#### TEXT

“This company is about to IPO – for $100 Billion … If you follow the insiders you could turn every $1,000 you invest into $1,650 in the exciting weeks ahead.”
That’s the lead-in to the latest pitch from the Oxford Club folks, which, in short, tells us that facebook is going to IPO soon … but that the suckers will rush in to the IPO and lose money by buying at the top, and the smarties (like you and me, naturally), will be making far wiser investments that play off of that facebook enthusiasm.
They’d like you to subscribe to the Oxford Club, naturally, and if you do so they’ll tell you about their favorite ideas for getting rich from this “facebook effect.” Here at Stock Gumshoe, of course, we like to come up with those answers without falling prey to the lust-worthy output of the fine copywriters who toil in the newsletter world.
So let’s try to suss out some answers on our own, shall we?

########
#### PROVIDED MATERIAL

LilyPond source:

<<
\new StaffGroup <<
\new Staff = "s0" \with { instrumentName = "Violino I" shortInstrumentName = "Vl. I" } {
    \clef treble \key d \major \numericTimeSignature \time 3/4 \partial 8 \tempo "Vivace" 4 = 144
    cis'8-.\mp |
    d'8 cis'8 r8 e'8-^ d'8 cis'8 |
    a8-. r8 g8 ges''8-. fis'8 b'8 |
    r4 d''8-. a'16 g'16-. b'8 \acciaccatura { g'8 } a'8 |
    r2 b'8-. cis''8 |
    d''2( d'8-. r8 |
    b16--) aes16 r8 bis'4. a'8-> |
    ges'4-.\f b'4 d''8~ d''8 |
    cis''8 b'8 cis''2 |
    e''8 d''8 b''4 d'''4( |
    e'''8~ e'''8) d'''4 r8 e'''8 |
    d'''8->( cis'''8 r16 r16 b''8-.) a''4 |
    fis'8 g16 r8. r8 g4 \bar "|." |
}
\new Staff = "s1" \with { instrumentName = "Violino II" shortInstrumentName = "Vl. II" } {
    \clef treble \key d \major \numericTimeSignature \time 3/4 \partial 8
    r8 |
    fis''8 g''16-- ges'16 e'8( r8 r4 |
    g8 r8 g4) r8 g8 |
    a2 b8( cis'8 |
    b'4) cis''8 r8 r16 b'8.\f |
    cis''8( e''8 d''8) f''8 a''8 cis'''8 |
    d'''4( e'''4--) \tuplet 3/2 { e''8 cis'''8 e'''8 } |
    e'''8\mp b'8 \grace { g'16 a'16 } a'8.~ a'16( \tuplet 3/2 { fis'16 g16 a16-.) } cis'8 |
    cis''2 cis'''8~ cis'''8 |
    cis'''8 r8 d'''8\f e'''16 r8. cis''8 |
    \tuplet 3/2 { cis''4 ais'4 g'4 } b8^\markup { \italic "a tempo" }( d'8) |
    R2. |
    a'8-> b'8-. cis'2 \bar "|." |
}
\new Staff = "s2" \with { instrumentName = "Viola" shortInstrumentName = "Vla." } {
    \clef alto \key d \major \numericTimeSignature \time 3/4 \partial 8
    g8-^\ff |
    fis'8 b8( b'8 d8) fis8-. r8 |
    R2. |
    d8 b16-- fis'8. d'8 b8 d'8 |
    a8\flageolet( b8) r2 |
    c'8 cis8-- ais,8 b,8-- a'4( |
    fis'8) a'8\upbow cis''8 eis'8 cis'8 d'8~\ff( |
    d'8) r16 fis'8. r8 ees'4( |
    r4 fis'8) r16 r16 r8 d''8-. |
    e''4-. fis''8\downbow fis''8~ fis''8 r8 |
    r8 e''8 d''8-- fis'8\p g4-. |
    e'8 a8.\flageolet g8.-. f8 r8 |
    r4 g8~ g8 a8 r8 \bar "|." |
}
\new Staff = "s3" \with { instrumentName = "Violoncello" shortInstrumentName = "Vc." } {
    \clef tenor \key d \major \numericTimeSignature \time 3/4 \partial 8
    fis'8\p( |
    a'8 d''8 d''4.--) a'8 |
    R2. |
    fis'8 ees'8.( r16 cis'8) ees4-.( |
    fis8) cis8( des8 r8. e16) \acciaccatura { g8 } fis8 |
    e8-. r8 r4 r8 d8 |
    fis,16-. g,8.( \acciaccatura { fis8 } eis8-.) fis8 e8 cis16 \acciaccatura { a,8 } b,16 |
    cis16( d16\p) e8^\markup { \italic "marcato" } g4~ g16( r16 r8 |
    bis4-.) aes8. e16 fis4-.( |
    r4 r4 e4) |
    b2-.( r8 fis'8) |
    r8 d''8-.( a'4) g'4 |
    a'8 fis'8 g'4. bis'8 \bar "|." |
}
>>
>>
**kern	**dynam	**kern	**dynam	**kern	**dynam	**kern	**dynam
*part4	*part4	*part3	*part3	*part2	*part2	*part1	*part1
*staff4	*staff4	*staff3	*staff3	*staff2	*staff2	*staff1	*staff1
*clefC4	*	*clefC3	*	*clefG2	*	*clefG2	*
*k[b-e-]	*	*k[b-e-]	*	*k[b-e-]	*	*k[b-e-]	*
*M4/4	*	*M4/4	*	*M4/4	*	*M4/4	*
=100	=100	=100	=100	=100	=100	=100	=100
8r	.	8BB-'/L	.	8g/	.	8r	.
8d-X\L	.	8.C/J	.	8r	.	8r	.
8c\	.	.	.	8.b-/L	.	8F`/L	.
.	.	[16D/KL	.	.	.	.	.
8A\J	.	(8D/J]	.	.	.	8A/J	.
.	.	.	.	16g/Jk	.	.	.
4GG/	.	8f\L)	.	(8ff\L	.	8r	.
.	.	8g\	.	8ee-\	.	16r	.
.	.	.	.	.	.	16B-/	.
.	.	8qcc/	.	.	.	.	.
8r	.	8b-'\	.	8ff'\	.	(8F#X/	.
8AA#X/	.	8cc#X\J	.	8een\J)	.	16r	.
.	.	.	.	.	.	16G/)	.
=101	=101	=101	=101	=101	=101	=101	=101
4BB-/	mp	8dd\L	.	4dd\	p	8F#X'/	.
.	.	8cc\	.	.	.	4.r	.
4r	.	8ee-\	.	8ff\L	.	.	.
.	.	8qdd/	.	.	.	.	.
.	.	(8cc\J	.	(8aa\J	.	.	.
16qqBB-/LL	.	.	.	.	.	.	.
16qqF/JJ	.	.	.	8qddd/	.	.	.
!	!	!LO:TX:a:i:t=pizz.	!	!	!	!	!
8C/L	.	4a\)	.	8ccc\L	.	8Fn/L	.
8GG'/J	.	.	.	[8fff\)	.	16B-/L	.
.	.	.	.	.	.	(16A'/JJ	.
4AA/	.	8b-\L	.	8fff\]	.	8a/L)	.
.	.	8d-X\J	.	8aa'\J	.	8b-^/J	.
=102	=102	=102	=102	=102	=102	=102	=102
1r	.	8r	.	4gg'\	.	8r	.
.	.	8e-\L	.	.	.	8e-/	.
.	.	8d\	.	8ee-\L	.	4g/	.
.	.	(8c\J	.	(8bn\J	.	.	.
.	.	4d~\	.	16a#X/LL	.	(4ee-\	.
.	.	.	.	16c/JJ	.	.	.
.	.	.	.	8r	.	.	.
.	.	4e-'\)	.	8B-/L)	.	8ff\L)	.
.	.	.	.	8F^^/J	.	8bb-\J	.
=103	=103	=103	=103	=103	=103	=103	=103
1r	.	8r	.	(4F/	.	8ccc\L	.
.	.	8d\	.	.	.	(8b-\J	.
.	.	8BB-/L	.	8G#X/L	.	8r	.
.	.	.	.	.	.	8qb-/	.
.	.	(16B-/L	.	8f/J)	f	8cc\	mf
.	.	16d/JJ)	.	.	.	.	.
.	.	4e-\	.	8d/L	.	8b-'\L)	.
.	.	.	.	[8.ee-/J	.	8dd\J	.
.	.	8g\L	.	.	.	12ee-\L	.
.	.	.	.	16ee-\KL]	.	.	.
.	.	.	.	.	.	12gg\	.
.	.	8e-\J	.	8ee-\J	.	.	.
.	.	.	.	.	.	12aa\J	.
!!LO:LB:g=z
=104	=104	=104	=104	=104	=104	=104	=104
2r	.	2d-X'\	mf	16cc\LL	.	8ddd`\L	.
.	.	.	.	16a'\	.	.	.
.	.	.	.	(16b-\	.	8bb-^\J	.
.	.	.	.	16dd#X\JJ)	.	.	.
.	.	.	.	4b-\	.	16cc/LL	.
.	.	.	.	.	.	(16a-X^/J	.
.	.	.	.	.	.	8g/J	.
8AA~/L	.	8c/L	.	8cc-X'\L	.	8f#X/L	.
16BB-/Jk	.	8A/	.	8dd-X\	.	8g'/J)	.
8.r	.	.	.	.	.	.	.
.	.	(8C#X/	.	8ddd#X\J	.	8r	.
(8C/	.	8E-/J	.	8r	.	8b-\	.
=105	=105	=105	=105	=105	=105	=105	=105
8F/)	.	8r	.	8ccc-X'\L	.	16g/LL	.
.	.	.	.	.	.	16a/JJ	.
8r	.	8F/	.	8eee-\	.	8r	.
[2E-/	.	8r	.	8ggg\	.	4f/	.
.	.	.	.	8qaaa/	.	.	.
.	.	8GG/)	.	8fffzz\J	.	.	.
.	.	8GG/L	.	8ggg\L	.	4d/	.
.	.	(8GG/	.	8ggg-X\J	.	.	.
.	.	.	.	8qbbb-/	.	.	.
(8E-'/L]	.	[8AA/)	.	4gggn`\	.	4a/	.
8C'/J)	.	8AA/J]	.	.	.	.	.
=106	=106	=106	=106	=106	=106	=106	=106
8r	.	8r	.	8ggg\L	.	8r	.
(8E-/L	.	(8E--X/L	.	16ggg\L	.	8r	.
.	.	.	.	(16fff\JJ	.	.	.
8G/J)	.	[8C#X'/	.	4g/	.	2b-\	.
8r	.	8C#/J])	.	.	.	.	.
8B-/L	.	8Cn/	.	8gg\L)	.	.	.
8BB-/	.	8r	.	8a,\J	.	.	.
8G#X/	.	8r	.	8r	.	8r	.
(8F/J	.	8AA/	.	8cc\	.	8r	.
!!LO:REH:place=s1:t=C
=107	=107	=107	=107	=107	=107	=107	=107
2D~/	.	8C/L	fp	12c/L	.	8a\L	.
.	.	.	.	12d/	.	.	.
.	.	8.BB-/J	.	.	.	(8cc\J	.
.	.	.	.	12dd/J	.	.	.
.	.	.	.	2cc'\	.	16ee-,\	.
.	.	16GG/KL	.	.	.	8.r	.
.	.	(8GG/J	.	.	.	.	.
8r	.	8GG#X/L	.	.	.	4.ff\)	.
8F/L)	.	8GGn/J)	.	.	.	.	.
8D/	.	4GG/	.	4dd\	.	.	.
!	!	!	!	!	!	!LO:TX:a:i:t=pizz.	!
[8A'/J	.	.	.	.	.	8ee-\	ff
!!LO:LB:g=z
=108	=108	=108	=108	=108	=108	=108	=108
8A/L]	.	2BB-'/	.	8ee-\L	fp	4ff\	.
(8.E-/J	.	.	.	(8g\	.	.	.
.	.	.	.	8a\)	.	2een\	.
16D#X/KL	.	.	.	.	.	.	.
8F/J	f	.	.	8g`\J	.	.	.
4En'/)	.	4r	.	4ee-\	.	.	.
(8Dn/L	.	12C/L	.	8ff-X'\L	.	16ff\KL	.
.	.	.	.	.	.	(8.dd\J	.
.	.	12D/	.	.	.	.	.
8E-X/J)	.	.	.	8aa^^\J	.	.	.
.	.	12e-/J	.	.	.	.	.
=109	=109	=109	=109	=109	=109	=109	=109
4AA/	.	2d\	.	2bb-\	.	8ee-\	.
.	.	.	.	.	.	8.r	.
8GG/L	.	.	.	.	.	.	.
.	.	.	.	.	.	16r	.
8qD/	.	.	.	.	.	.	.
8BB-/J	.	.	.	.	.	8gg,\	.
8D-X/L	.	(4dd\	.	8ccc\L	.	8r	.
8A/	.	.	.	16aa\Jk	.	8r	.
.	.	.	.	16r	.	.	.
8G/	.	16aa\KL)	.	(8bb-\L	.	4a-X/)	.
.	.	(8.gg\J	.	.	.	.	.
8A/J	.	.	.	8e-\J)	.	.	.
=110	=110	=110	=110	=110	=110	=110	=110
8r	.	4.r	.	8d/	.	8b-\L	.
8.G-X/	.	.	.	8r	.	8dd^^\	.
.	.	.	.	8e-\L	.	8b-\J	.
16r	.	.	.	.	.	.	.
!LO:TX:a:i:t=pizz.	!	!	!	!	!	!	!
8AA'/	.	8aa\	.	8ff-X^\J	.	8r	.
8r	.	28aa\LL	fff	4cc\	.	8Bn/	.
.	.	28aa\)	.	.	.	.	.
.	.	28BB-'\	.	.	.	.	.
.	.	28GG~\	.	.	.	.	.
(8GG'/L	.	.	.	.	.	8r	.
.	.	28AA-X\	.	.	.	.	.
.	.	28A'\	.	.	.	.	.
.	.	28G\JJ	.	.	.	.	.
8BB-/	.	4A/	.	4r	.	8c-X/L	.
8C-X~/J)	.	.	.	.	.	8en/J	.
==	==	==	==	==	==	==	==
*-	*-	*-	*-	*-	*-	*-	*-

########

■ **TASK 1**:
In the article on the Oxford Club's facebook pitch, shorten the paragraph that begins "They'd like you to subscribe" while keeping its main facts.
■ **TASK 2**:
Reproduce the stretch of the article on the Oxford Club's facebook pitch from "That’s the lead-in" through "the newsletter world.".

■ **EXERCISE OUTPUT 1**:
The Oxford Club wants readers to subscribe. Subscribers will hear the club's favorite ideas for getting rich from the "facebook effect." Stock Gumshoe prefers to find those answers without being taken in by the tempting writing of newsletter copywriters.

■ **EXERCISE OUTPUT 2**:
That’s the lead-in to the latest pitch from the Oxford Club folks, which, in short, tells us that facebook is going to IPO soon … but that the suckers will rush in to the IPO and lose money by buying at the top, and the smarties (like you and me, naturally), will be making far wiser investments that play off of that facebook enthusiasm.
They’d like you to subscribe to the Oxford Club, naturally, and if you do so they’ll tell you about their favorite ideas for getting rich from this “facebook effect.” Here at Stock Gumshoe, of course, we like to come up with those answers without falling prey to the lust-worthy output of the fine copywriters who toil in the newsletter world.